Auf Revision der Witwe des Betriebsrentners hat der Dritte Senat des Bundesarbeitsgerichts dies Ansinnen heute Nachmittag höchstrichterlich abgewiesen, die Revision der Klägerin hatte Erfolg.
Im O-Ton des BAG heißt das zum Fall 3 AZR 64/19:
„Die Änderung von bilanzrechtlichen Bestimmungen rechtfertigt nicht die Anpassung von Versorgungsregelungen wegen Störung der Geschäftsgrundlage.“
Inhalt der Versorgungszusage ist ungleich Geschäftsgrundlage
Zu den Gründen führt der Senat aus:
„Zwar ist es grundsätzlich möglich, die Anpassung von Versorgungsregelungen auf die Störung der Geschäftsgrundlage (§ 313 BGB) zu stützen. Vorliegend waren die Voraussetzungen hierfür jedoch nicht erfüllt.
Geschäftsgrundlage sind die nicht zum eigentlichen Vertragsinhalt erhobenen, bei Vertragsschluss aber zutage getretenen gemeinsamen Vorstellungen beider Vertragsparteien vom Vorhandensein oder dem künftigen Eintritt gewisser Umstände, wenn der Geschäftswille der Parteien auf diesen Vorstellungen aufbaut.
Dem steht die Vorstellung einer der Parteien gleich, sofern sie für die andere Partei erkennbar war und nicht von ihr beanstandet wurde.
Die Beklagte hat sich nicht auf solche Vorstellungen berufen, sondern die vermeintliche Verteuerung der Witwenrente auf Umstände gestützt, die – unverändert – Inhalt der Versorgungszusage sind.

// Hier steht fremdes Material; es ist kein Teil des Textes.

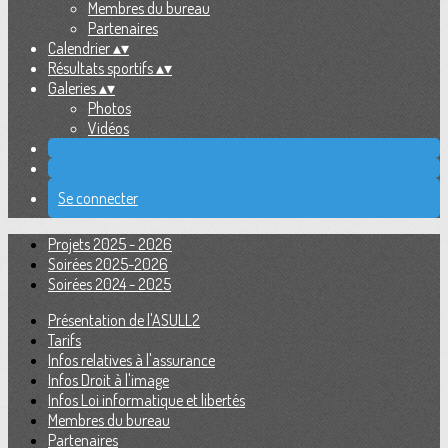
Membres du bureau
Partenaires
Calendrier
▴
▾
Résultats sportifs
▴
▾
Galeries
▴
▾
Photos
Vidéos
Se connecter
Projets 2025 - 2026
Soirées 2025-2026
Soirées 2024 - 2025
Présentation de l'ASULL2
Tarifs
Infos relatives à l'assurance
Infos Droit à l'image
Infos Loi informatique et libertés
Membres du bureau
Partenaires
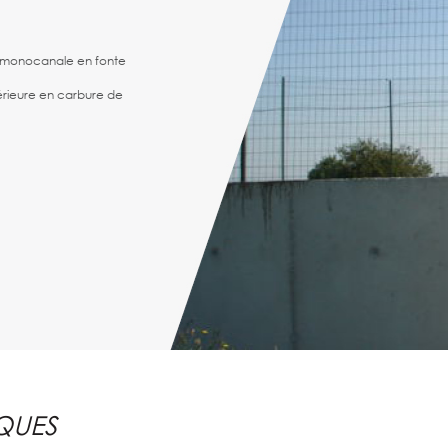
e monocanale en fonte
érieure en carbure de
que et/ou manque
QUES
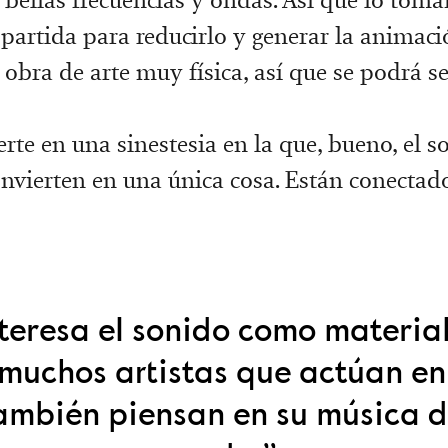
partida para reducirlo y generar la animaci
obra de arte muy física, así que se podrá se
erte en una sinestesia en la que, bueno, el s
nvierten en una única cosa. Están conectad
teresa el sonido como material
muchos artistas que actúan en
ambién piensan en su música d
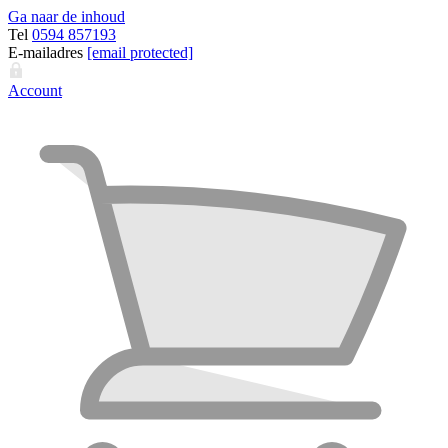
Ga naar de inhoud
Tel
0594 857193
E-mailadres
[email protected]
Account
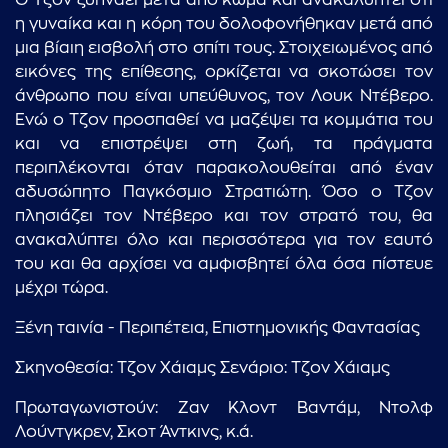
Ο Τζον ξυπνάει μετά από κώμα και ανακαλύπτει ότι
η γυναίκα και η κόρη του δολοφονήθηκαν μετά από
μια βίαιη εισβολή στο σπίτι τους. Στοιχειωμένος από
εικόνες της επίθεσης, ορκίζεται να σκοτώσει τον
άνθρωπο που είναι υπεύθυνος, τον Λουκ Ντέβερο.
Ενώ ο Τζον προσπαθεί να μαζέψει τα κομμάτια του
και να επιστρέψει στη ζωή, τα πράγματα
περιπλέκονται όταν παρακολουθείται από έναν
αδυσώπητο Παγκόσμιο Στρατιώτη. Όσο ο Τζον
πλησιάζει τον Ντέβερο και τον στρατό του, θα
ανακαλύπτει όλο και περισσότερα για τον εαυτό
του και θα αρχίσει να αμφισβητεί όλα όσα πίστευε
μέχρι τώρα.
Ξένη ταινία - Περιπέτεια, Επιστημονικής Φαντασίας
Σκηνοθεσία: Τζον Χάιαμς Σενάριο: Τζον Χάιαμς
Πρωταγωνιστούν: Ζαν Κλοντ Βαντάμ, Ντολφ
Λούντγκρεν, Σκοτ Άντκινς, κ.ά.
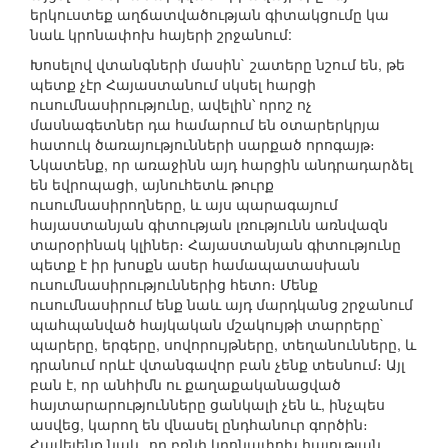
երկուստեք աղճատվածության գիտակցումը կա
նաև կրոնափոխ հայերի շրջանում:
Խոսելով վտանգների մասին` շատերը նշում են, թե
պետք չէր Հայաստանում սկսել հարցի
ուսումնասիրությունը, ավելին՝ որոշ ոչ
մասնագետներ դա համարում են օտարերկրյա
հատուկ ծառայությունների սարքած որոգայթ։
Նկատենք, որ առաջինն այդ հարցին անդրադարձել
են եվրոպացի, այնուհետև թուրք
ուսումնասիրողները, և այս պարագայում
հայաստանյան գիտության լռությունն առնվազն
տարօրինակ կլիներ։ Հայաստանյան գիտությունը
պետք է իր խոսքն ասեր համապատասխան
ուսումնասիրություններից հետո։ Մենք
ուսումնասիրում ենք նաև այդ մարդկանց շրջանում
պահպանված հայկական մշակույթի տարրերը`
պարերը, երգերը, սովորույթները, տեղանունները, և
դրանում որևէ վտանգավոր բան չենք տեսնում։ Այլ
բան է, որ անհիմն ու քաղաքականացված
հայտարարությունները ցանկալի չեն և, ինչպես
ասվեց, կարող են վնասել ընդհանուր գործին։
Հավելենք նաև, որ բռնի կրոնափոխ հայության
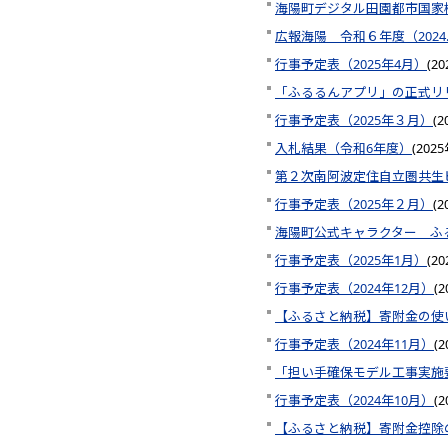
海陽町デジタル田園都市国家
広報海陽 令和６年度（2024.4
行事予定表（2025年4月）
(
2
「ふるるんアプリ」の正式
行事予定表（2025年３月）
(
2
入札結果（令和6年度）
(
202
第２次南阿波定住自立圏共生
行事予定表（2025年２月）
(
2
海陽町公式キャラクター ふる
行事予定表（2025年1月）
(
2
行事予定表（2024年12月）
(
2
【ふるさと納税】寄附金の使
行事予定表（2024年11月）
(
2
「担い手確保モデル工事実施
行事予定表（2024年10月）
(
2
【ふるさと納税】寄附金控除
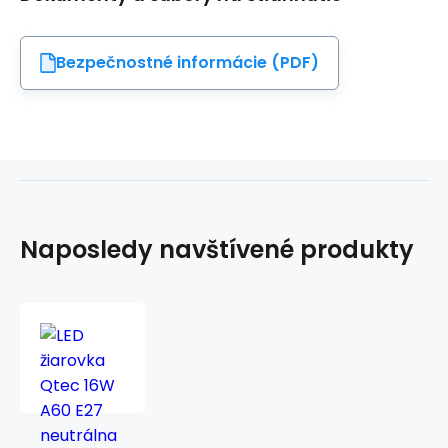
Bezpečnostné informácie (PDF)
Naposledy navštívené produkty
LED
žiarovka
Qtec
16W
A60
E27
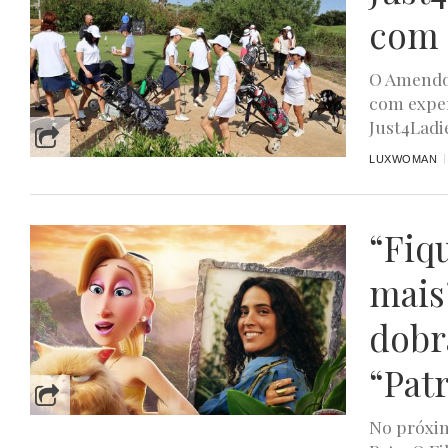
com 
O Amendoe
com exper
Just4Ladie
LUXWOMAN
“Fiq
mais
dobr
“Pat
No próxim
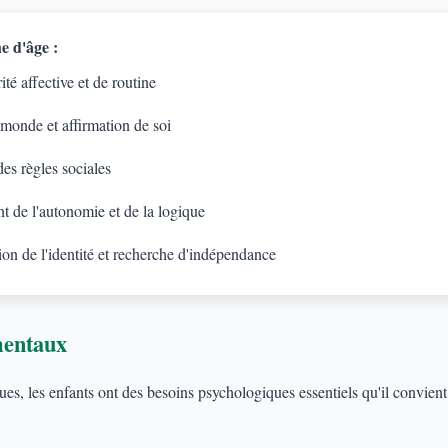
e d'âge :
té affective et de routine
 monde et affirmation de soi
es règles sociales
 de l'autonomie et de la logique
on de l'identité et recherche d'indépendance
mentaux
s, les enfants ont des besoins psychologiques essentiels qu'il convient d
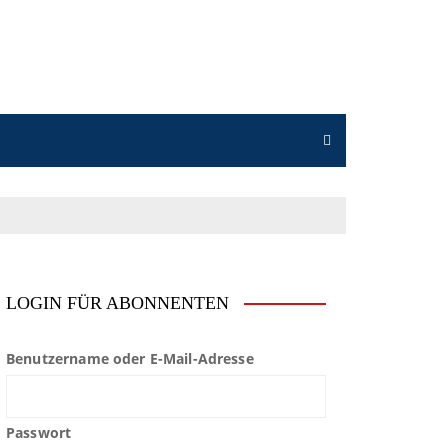
LOGIN FÜR ABONNENTEN
Benutzername oder E-Mail-Adresse
Passwort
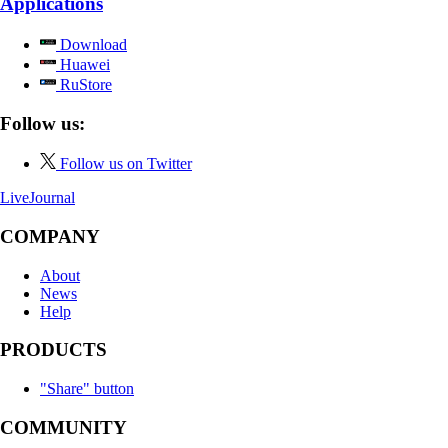
Applications
Download
Huawei
RuStore
Follow us:
Follow us on Twitter
LiveJournal
COMPANY
About
News
Help
PRODUCTS
"Share" button
COMMUNITY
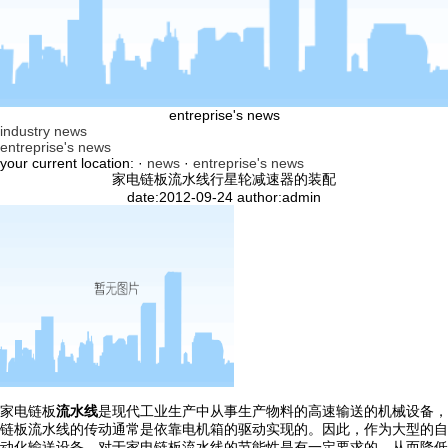
entreprise's news
industry news
entreprise's news
your current location: ·
news
·
entreprise's news
家电链板流水线行星轮减速器的装配
date:2012-09-24 author:admin
家电链板
流水线
是现代工业生产中从事生产物料的高速输送的机械设备，
链板流水线的传动通常是依靠电机箱的驱动实现的。因此，作为大型的自
动化输送设备，对于家电链板流水线的节能性是有一定要求的，从而降低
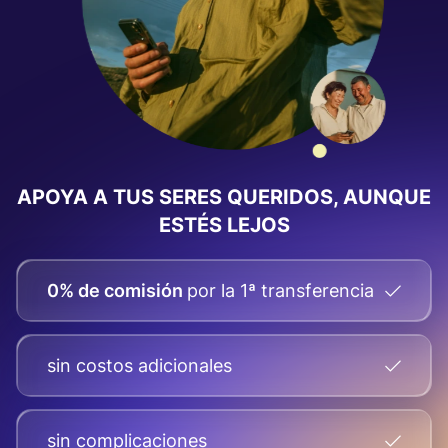
APOYA A TUS SERES QUERIDOS, AUNQUE
ESTÉS LEJOS
0% de comisión
por la 1ª transferencia
sin costos adicionales
sin complicaciones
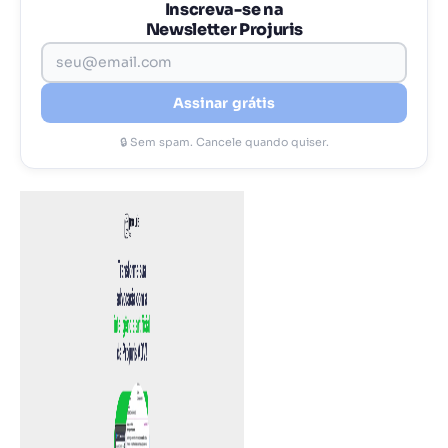
Inscreva-se na
Newsletter Projuris
Assinar grátis
🔒 Sem spam. Cancele quando quiser.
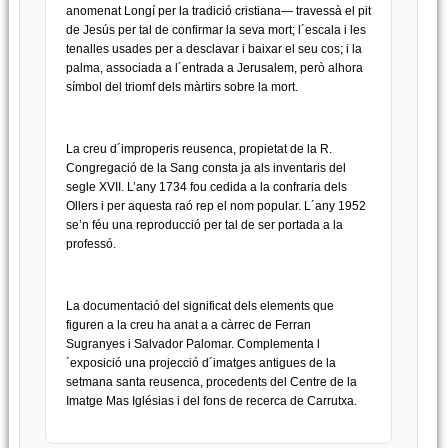
anomenat Longí per la tradició cristiana— travessà el pit
de Jesús per tal de confirmar la seva mort; l´escala i les
tenalles usades per a desclavar i baixar el seu cos; i la
palma, associada a l´entrada a Jerusalem, però alhora
símbol del triomf dels màrtirs sobre la mort.
La creu d´improperis reusenca, propietat de la R.
Congregació de la Sang consta ja als inventaris del
segle XVII. L’any 1734 fou cedida a la confraria dels
Ollers i per aquesta raó rep el nom popular. L´any 1952
se’n féu una reproducció per tal de ser portada a la
professó.
La documentació del significat dels elements que
figuren a la creu ha anat a a càrrec de Ferran
Sugranyes i Salvador Palomar. Complementa l
´exposició una projecció d´imatges antigues de la
setmana santa reusenca, procedents del Centre de la
Imatge Mas Iglésias i del fons de recerca de Carrutxa.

Soweit die Beklagte den Anstieg ihrer bilanziellen Rückstellungen aufgrund angeblich wegen der Änderung des Bilanzrechts gestiegener Barwerte angeführt hat, konnte sie damit ebenfalls nicht durchdringen.
Nach der handelsrechtlichen Konzeption handelt es sich bei Rückstellungen im Wesentlichen um ein Instrument der Innenfinanzierung. Dies hat zwar Auswirkungen auf den bilanziellen Gewinn bzw. Verlust eines Unternehmens. Allerdings berechtigt ein schlechterer wirtschaftlicher Verlauf des Geschäftsjahrs nicht zum Widerruf von laufenden Betriebsrenten und somit auch nicht zur Änderung einer Anpassungsregelung.
Denn nicht einmal eine wirtschaftliche Notlage kann nach den gesetzlichen Wertungen des Betriebsrentengesetzes einen Widerruf von Versorgungszusagen begründen. In so einem Fall eine Störung der Geschäftsgrundlage anzunehmen, widerspräche der gesetzlichen Risikoverteilung.“
Der Senat hat heute in einem weiteren Fall der Parteien, der einen nachfolgenden Zeitraum betraf, der Revision der Klägerin aus den gleichen Gründen ebenfalls stattgegeben.
Erstes Fazit von LEITERbAV
Als der Dritte Senat im Mai dieses Jahres in Zusammenhang in dem Verfahren 3 AZR 157/19 zur Einstandspflicht des Arbeitgebers bei Pensionskassen fast beiläufig den Terminus von der Störung der Geschäftsgrundlage in den Mund nahm, war man geneigt, dies als Wink mit dem Zaunpfahl zu verstehen – dergestalt, dass der Senat angesichts des enormen, nicht voraussehbaren Zinsverfalls hier künftig die Rechtssprechung weiterentwickeln könnte.
Doch nun ist klar, dass der Senat zumindest bei Direktzusagen an eine solche Störung der Geschäftsgrundlage, so sie aus dem Zinsverfall mit der Folge explodierender Rückstellungen in Kombination mit geänderten Bilanzierungsregeln resultiert, für Arbeitgeber auch rechtssystematisch hohe Anforderungen stellt.